電源を火力に依存している日本では、車体や部品を製造する際、多くのCO2を排出していることになる。「欧州向けのヤリスは、東北の工場からフランスの工場へ生産を移さざるを得なくなるかもしれない」(豊田氏)。2019年、日本から世界に輸出した自動車は482万台。国内生産968万台の半数を占める。これがもしゼロになったら550万人とされる自動車産業の雇用が70万~100万人分減少し、貿易収支が実に15兆円分悪化する(20年度の貿易収支は3兆9047億円の黒字)という。
「『原発さえまた動き出せば巻き返せる』という甘い見通しに立ち、10年前に再エネの主力電源化を本気で目指さなかったツケが今、回ってきている」。エネルギー政策に詳しい識者は奥歯をかむ。「絶対に安全だ」と長年にわたり国や電力事業者が言い立ててきた原発が未曽有の事故を起こし、国民からの信頼は地に落ちた。もちろん基幹電源を、出力が変動しやすい再エネに置き換えていくことは容易ではない。だが、「原発事故を契機に、エネルギー政策のパラダイムシフトを果たしていれば、世界の脱炭素競争における今の日本の立ち位置は変わっていた」(大手首脳)。そう考える財界関係者は少なくない。
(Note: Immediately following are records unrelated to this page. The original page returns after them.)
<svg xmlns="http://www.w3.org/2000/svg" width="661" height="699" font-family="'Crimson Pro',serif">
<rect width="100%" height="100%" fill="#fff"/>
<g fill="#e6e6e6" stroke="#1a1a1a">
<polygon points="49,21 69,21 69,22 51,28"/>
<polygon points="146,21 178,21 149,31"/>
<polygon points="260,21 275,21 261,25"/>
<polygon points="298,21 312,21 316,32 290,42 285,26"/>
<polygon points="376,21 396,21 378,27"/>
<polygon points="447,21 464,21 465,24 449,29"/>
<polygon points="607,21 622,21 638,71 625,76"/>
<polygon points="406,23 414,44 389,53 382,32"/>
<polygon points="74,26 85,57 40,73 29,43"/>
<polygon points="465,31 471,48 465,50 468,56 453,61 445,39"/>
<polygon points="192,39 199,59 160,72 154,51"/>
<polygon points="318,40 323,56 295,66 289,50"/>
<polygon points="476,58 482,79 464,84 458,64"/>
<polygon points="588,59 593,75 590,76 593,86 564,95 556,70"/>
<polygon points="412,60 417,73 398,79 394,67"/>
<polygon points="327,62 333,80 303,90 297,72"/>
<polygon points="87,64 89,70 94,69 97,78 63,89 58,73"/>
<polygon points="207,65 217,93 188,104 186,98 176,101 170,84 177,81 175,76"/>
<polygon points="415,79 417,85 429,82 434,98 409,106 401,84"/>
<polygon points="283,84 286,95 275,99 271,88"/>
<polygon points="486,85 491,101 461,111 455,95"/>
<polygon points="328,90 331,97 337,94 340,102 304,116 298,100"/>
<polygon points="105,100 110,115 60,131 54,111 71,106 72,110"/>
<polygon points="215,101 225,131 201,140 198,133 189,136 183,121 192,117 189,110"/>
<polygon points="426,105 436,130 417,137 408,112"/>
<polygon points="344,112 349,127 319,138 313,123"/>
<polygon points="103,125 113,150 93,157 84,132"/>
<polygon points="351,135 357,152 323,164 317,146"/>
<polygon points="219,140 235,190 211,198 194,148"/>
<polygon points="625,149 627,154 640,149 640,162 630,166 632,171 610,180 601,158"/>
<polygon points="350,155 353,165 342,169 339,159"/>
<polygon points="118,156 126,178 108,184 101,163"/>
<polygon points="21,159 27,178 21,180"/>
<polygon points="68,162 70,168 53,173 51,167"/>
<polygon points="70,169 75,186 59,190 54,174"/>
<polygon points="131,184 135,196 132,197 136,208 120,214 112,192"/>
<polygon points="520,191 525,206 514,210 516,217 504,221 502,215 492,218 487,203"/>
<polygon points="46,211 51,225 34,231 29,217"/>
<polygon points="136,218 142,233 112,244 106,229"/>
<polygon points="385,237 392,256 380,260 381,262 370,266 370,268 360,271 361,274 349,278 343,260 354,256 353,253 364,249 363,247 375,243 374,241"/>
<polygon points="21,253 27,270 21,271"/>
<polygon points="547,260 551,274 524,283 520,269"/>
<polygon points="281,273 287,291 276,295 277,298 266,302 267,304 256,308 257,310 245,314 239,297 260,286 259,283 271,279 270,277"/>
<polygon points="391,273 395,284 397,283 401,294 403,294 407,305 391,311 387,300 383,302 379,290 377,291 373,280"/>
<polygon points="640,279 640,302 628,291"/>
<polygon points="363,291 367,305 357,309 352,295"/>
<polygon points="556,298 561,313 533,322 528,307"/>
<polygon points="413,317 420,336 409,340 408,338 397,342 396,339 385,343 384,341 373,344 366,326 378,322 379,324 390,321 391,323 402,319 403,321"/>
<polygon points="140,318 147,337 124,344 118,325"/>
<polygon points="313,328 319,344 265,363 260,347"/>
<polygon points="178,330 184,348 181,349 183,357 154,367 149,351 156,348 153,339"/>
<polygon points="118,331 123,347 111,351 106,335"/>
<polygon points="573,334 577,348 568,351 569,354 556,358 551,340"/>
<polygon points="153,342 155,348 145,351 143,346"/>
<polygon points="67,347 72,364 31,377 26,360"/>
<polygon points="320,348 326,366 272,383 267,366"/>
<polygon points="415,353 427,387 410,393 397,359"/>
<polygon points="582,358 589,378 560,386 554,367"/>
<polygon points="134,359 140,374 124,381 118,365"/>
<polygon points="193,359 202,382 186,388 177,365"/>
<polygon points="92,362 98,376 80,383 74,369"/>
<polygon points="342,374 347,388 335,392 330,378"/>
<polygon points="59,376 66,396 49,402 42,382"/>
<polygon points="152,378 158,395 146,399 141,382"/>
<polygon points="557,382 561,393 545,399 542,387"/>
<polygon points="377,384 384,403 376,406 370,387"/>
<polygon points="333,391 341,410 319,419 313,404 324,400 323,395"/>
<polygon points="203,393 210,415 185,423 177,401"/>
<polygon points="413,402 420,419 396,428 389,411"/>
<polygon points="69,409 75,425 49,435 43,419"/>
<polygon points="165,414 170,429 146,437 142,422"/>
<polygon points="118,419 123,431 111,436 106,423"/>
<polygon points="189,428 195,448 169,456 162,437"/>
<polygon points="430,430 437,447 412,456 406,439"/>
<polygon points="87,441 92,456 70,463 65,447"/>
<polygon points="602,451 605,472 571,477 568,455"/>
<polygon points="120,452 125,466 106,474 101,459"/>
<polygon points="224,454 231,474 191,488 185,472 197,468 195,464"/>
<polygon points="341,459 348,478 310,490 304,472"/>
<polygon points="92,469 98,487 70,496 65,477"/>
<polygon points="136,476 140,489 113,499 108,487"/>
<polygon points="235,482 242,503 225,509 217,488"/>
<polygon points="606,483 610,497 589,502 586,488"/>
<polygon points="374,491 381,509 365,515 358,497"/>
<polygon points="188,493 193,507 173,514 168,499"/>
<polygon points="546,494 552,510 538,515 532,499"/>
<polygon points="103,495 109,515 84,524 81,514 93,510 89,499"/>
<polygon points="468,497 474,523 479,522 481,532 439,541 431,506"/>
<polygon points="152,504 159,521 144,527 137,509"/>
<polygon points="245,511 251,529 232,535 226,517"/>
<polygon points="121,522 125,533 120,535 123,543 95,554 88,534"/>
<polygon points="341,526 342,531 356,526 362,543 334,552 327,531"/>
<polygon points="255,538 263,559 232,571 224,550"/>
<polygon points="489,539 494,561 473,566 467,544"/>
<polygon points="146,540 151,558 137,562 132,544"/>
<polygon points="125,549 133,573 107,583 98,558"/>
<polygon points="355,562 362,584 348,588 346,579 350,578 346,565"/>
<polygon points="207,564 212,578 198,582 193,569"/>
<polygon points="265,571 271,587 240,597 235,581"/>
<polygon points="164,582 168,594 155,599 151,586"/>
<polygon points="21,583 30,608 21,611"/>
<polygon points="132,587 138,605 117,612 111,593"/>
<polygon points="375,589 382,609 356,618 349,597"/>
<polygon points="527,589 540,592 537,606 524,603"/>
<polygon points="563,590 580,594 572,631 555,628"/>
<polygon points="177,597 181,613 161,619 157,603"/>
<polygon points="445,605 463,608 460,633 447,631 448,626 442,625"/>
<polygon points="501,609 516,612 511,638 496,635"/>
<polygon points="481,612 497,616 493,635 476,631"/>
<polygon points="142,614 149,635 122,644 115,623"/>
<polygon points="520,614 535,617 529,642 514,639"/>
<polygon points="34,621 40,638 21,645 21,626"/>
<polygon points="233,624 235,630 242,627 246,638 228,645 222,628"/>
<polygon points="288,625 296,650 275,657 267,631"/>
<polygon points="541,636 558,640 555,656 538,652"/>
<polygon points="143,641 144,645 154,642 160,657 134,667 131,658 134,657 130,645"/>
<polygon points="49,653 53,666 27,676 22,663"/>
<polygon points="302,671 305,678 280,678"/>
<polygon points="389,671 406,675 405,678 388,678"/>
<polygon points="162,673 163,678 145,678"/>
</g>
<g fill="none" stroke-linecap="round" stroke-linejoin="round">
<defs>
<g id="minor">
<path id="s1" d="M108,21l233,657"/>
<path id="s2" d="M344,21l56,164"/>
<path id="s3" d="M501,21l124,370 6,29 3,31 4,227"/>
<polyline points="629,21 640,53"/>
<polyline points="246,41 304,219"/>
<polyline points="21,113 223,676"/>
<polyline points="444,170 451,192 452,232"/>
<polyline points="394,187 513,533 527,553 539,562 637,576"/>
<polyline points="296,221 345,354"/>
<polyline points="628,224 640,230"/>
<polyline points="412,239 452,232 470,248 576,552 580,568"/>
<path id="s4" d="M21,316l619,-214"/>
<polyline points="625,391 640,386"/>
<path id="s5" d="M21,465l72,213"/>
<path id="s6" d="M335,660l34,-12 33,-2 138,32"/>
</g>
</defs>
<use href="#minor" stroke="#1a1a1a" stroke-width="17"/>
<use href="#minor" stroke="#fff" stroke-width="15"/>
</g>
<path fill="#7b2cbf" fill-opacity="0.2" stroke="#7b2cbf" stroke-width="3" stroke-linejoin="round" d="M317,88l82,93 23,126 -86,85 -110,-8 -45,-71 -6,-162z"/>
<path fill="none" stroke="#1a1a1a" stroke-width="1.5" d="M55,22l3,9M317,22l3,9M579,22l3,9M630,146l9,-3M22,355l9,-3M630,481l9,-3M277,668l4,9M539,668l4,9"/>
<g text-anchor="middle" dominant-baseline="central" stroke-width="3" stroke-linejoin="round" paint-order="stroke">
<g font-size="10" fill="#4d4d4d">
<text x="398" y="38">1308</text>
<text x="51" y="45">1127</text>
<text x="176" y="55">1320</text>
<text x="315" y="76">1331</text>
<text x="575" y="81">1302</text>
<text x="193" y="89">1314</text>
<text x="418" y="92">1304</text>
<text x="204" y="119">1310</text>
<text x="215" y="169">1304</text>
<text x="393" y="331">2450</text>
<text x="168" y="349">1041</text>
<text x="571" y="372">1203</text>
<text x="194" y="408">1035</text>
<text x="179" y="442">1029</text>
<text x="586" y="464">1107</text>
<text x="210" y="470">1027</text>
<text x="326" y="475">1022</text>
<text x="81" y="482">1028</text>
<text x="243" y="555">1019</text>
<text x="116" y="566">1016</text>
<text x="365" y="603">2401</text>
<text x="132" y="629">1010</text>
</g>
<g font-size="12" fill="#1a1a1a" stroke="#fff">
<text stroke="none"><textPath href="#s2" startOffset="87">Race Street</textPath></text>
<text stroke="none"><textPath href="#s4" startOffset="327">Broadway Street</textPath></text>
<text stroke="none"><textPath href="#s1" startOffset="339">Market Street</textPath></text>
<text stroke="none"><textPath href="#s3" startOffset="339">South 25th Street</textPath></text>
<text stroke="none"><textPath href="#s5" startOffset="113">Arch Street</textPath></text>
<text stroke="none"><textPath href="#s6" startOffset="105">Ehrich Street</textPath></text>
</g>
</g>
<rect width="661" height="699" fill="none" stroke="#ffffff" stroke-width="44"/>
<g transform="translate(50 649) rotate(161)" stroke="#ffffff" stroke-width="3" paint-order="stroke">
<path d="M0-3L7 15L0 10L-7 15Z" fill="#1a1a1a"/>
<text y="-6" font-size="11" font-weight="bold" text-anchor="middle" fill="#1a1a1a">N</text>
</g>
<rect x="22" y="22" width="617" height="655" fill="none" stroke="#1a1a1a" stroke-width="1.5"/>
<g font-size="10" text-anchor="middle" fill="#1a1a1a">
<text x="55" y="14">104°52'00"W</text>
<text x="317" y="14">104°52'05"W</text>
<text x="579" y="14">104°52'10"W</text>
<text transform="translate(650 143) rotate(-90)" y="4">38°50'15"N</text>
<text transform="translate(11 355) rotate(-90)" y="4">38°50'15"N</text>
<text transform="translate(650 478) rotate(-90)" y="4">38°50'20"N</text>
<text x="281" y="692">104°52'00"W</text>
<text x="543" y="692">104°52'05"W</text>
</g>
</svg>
国内世論や外圧に背中を押される中、4月22日、菅義偉首相は30年度に日本の温暖化ガス排出量を13年度比で46%削減し、できれば50%減を目指すと国際舞台で表明した。従来目標の同26%減から大幅に引き上げたが、19年度実績は同14%減にとどまる。
手をこまぬいていれば、「脱炭素」という名の“経済戦争”によって日本の自動車産業が壊滅的な敗北を喫しかねない。トヨタは昨年6月、中部電力、豊田通商と、国内の再エネ電源の取得・運営を手掛ける共同出資会社、トヨタグリーンエナジーを設立した。将来的にトヨタグループへの供給を目指す。
だがその間に欧州企業は先を行く(欧州編に関連記事)。独フォルクスワーゲン(VW)傘下のアウディが25年までに全工場をカーボンニュートラル(炭素中立)もしくはカーボンマイナスにすると宣言。5工場のうち2工場は既に達成済みだ。ハンガリーのジェール工場は利用する熱のほぼ全量を地熱で賄う。「再エネの調達をしやすいことが産業誘致の条件になっている」と、コンサルティング会社、アーサー・ディ・リトル・ジャパンの粟生真行マネジャーは話す。エネルギー分野で産業構造の変革を促すEX(エネルギー・トランスフォーメーション)は待ったなしだ。